Start of THE DATA

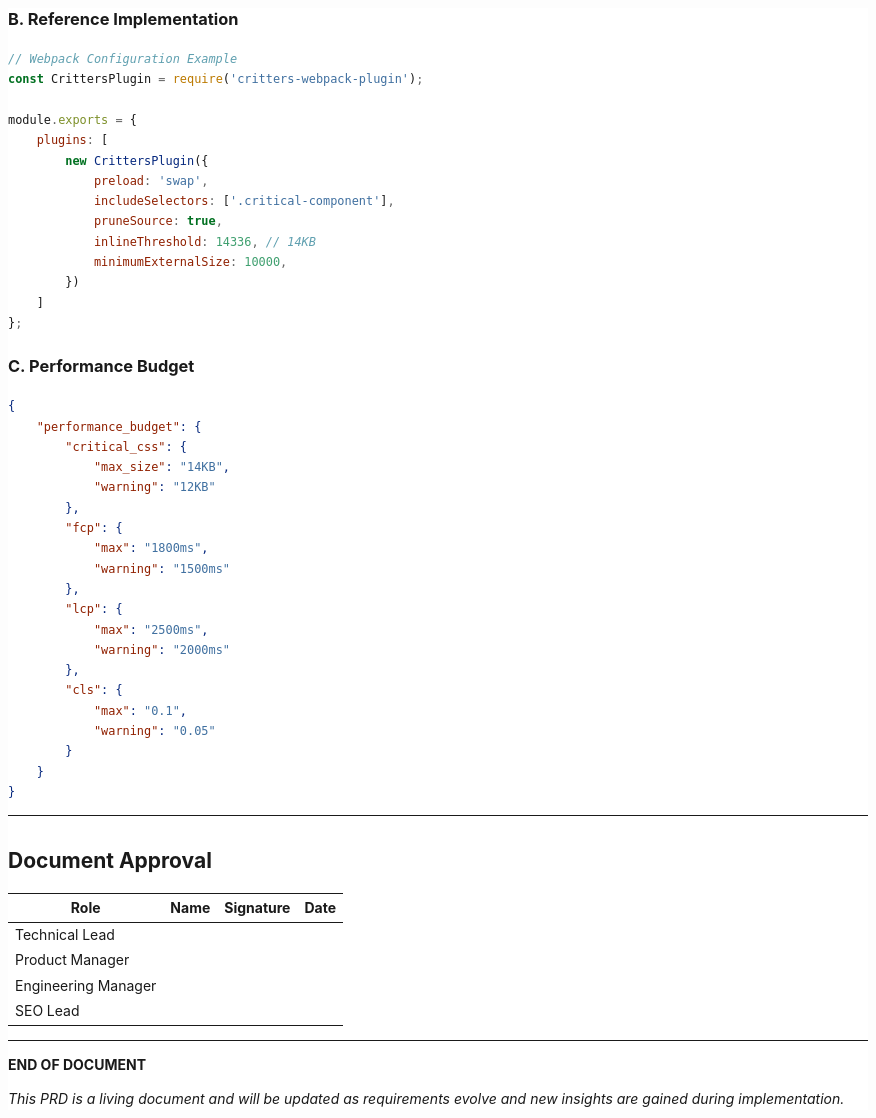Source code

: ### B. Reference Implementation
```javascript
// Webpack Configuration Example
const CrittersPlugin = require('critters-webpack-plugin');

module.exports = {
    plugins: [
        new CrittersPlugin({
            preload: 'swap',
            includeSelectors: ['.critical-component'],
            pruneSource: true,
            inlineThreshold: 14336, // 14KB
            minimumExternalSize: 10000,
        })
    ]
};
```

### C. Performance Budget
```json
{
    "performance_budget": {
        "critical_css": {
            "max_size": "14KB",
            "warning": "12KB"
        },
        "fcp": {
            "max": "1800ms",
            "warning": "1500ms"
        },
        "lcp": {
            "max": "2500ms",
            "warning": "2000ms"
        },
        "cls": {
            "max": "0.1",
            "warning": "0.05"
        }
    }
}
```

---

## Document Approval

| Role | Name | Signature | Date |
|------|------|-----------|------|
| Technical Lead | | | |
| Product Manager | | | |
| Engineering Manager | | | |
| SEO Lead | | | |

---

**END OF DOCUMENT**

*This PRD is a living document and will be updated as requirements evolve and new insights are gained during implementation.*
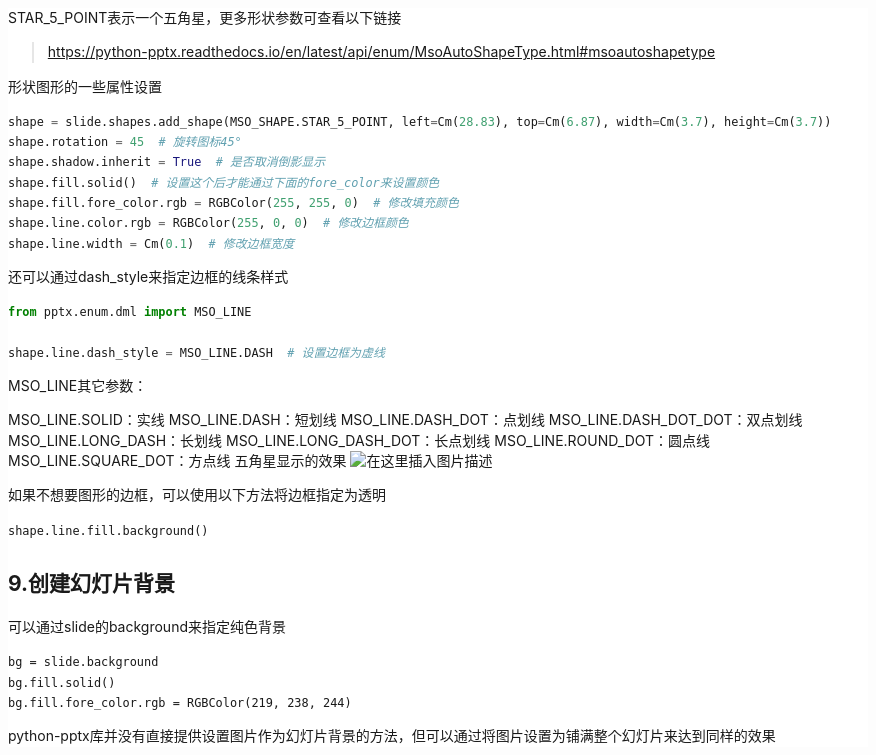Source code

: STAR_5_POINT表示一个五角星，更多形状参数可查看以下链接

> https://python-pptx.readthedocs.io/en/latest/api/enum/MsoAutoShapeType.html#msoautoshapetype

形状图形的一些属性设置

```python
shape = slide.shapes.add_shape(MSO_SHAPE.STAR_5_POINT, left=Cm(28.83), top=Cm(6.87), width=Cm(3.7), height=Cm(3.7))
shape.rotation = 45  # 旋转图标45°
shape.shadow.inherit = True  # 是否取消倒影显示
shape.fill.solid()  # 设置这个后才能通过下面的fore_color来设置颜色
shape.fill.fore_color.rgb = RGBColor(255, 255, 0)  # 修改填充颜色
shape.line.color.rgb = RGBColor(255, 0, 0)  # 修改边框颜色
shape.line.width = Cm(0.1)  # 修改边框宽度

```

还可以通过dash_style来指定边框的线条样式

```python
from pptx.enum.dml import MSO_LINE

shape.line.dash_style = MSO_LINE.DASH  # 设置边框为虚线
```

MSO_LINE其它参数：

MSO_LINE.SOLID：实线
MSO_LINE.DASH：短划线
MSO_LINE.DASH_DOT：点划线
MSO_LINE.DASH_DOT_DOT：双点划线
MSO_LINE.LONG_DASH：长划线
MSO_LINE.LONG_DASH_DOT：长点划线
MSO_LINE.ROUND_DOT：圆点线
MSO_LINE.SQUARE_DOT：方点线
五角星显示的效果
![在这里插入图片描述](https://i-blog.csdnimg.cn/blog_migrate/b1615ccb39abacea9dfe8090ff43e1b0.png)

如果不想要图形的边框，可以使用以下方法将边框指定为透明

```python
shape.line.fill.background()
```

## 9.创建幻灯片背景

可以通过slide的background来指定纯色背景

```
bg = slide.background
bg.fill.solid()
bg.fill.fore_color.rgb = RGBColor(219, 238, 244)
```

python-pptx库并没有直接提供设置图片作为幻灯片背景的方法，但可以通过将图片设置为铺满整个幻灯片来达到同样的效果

End of THE DATA

From the opening line of the listing above through the line bearing "Product Manager | | | |", repeat each line exactly. Drop every picture.

*RESULT OF THE TASK*:
Source code

: ### B. Reference Implementation
```javascript
// Webpack Configuration Example
const CrittersPlugin = require('critters-webpack-plugin');

module.exports = {
    plugins: [
        new CrittersPlugin({
            preload: 'swap',
            includeSelectors: ['.critical-component'],
            pruneSource: true,
            inlineThreshold: 14336, // 14KB
            minimumExternalSize: 10000,
        })
    ]
};
```

### C. Performance Budget
```json
{
    "performance_budget": {
        "critical_css": {
            "max_size": "14KB",
            "warning": "12KB"
        },
        "fcp": {
            "max": "1800ms",
            "warning": "1500ms"
        },
        "lcp": {
            "max": "2500ms",
            "warning": "2000ms"
        },
        "cls": {
            "max": "0.1",
            "warning": "0.05"
        }
    }
}
```

---

## Document Approval

| Role | Name | Signature | Date |
|------|------|-----------|------|
| Technical Lead | | | |
| Product Manager | | | |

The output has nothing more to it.